Paul George y el fichaje que se torció: 25 partidos de sanción en el peor momento para Philadelphia
FILADELFIA. La temporada de Paul George con los Philadelphia 76ers acaba de entrar en un terreno incómodo. El alero ha sido sancionado con 25 partidos de suspensión tras vulnerar el Programa Antidrogas de la NBA/NBPA, una decisión que no solo le aparta de la competición durante semanas clave, sino que reabre el debate sobre el verdadero alcance de su llegada a la franquicia.
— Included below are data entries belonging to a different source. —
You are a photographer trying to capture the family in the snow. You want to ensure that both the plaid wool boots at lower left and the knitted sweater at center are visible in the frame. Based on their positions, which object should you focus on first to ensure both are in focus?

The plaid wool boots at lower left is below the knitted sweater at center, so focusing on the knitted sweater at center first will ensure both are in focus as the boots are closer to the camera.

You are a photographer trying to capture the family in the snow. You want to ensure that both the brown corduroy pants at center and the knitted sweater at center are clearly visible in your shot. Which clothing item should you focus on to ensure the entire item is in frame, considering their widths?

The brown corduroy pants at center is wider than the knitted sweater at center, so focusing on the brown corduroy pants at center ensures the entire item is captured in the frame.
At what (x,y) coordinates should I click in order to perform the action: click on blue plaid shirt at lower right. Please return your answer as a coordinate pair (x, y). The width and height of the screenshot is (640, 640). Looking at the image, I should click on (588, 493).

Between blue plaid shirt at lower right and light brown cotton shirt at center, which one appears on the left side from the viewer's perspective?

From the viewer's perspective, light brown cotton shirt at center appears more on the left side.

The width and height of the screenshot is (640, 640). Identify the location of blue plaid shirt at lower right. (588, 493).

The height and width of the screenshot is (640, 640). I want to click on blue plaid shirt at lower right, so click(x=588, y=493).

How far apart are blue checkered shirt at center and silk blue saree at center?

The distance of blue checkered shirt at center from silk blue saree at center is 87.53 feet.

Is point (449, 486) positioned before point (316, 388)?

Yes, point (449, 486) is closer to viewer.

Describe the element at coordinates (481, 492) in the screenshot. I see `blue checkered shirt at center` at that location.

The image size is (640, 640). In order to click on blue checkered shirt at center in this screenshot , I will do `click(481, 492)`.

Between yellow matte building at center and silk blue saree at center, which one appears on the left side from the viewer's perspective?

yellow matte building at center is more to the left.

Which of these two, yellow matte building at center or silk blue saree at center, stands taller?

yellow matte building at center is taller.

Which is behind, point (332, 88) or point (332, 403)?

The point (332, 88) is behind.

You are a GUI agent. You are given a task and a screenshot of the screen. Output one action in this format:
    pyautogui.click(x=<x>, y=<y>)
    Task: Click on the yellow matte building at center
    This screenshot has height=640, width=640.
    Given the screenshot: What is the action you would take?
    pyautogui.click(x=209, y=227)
La sanción comenzará a aplicarse desde el próximo partido ante New Orleans Pelicans y deja a George fuera durante buena parte del tramo decisivo del calendario. Con 35 encuentros aún por disputarse, el margen de regreso queda reducido a los últimos 10 partidos de la fase regular, con una posible reaparición fijada para el 25 de marzo, ya en plena cuenta atrás hacia los playoffs.
Antes incluso de conocerse la suspensión, el rendimiento del veterano ya estaba bajo lupa. George solo había participado en 27 de los 47 partidos disputados por Philadelphia, sin lograr la regularidad ni el peso competitivo que se esperaba de él. Sus promedios —16 puntos, 5,1 rebotes, 3,7 asistencias y 1,5 robos en 30,5 minutos— describen a un jugador útil, pero lejos de ser determinante.